Ich entschied mich für Kilometer 22, an der letzten schattigen Häuserecke. Die Gründe dafür liegen auch im privaten Bereich, daher will ich sie nur andeuten.

Mein Leben erfordert sehr viel Disziplin von mir, um alles auf die Reihe zu bekommen (was mir keineswegs immer gelingt). In den letzten sieben Jahren war ich genau eine Woche richtig im Urlaub, in Alcudia, ohne Laptop, ohne Verpflichtungen. Ich mache das alles sehr gerne, aber meine Freunde sagen mir in letzter Zeit häufiger, ich bräuchte mal Urlaub, müsste mir was gönnen und mal Fünfe grade sein lassen.

Da kam mir die Challenge Barcelona gerade recht. Spanien! Einfach das Rad ins Auto pfeffern und los! Nicht ewig nachdenken, abwägen, weder klug noch vernünftig sein wollen, einfach machen. Als ich das Meer erreichte, zog ich das T-Shirt aus und breitete die Arme im warmen Wind aus, ich konnte mich gar nicht dagegen wehren. So stand ich eine Weile mit geschlossenen Augen und freute mich.

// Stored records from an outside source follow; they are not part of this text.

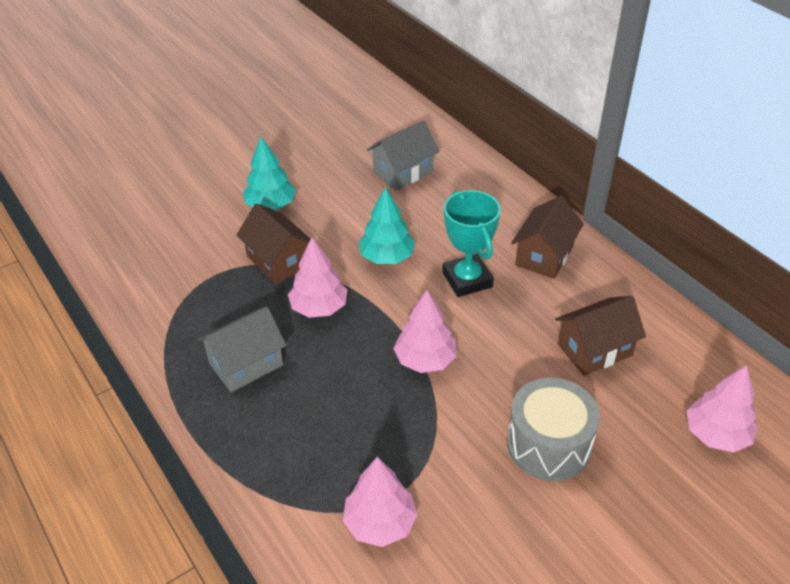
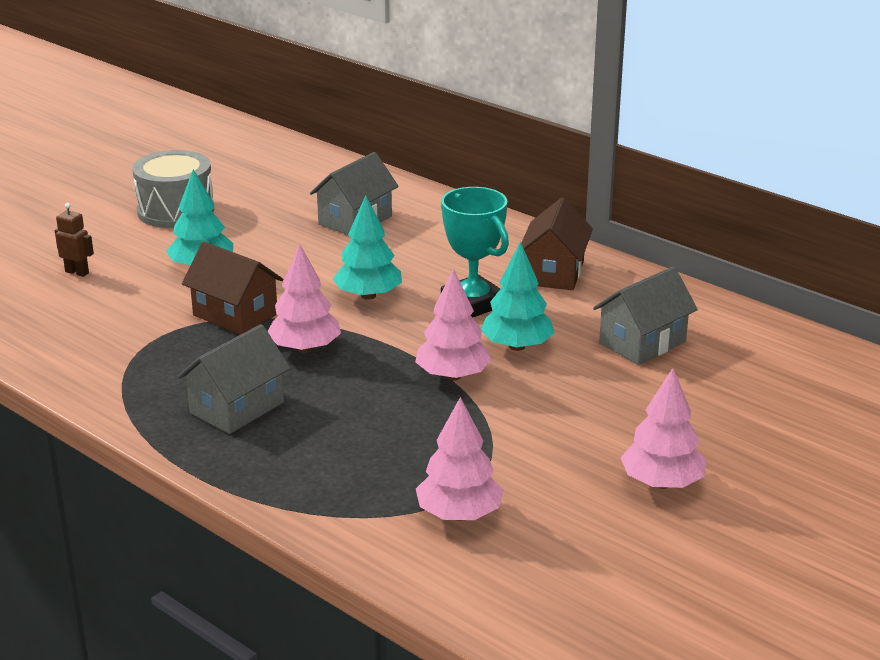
camera: 15 degrees left, 15 degrees down
(178, 196) = (77, 272): none -> brown robot
(488, 335) = (517, 346): none -> turquoise tree
(548, 444) = (622, 424): grey drum -> grey drum (176, 211)
(594, 350) = (642, 342): brown house -> grey house
(716, 435) = (799, 391): pink tree -> pink tree (662, 483)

Sicher hätte ich beim Marathon mit eiserner Selbstdisziplin mehr erreicht. Aber mein kurzer Urlaub war ja gerade eine Pause von dieser ständig geforderten Eigenschaft. Eigentlich hatte ich bereits wieder viel zu viel Härte und Selbstverzicht gezeigt. Stundenlang habe ich mich angestrengt und gequält, mehr als so mancher sportliche Leichtmatrose sich vorstellen kann. Aber meine längst überfällige Mission bestand ja darin, es mal etwas lockerer anzugehen, wenigstens für ein paar Tage. Charakterzügen, die in der Lage sind sich gegen Dich zu richten und Dich aufzufressen, mal eine Grenze zu setzen.

Mit diesen noch unklaren Gedanken und Einsichten blieb ich erschöpft in einem Schattenfleckchen stehen. Eher zu spät als zu früh.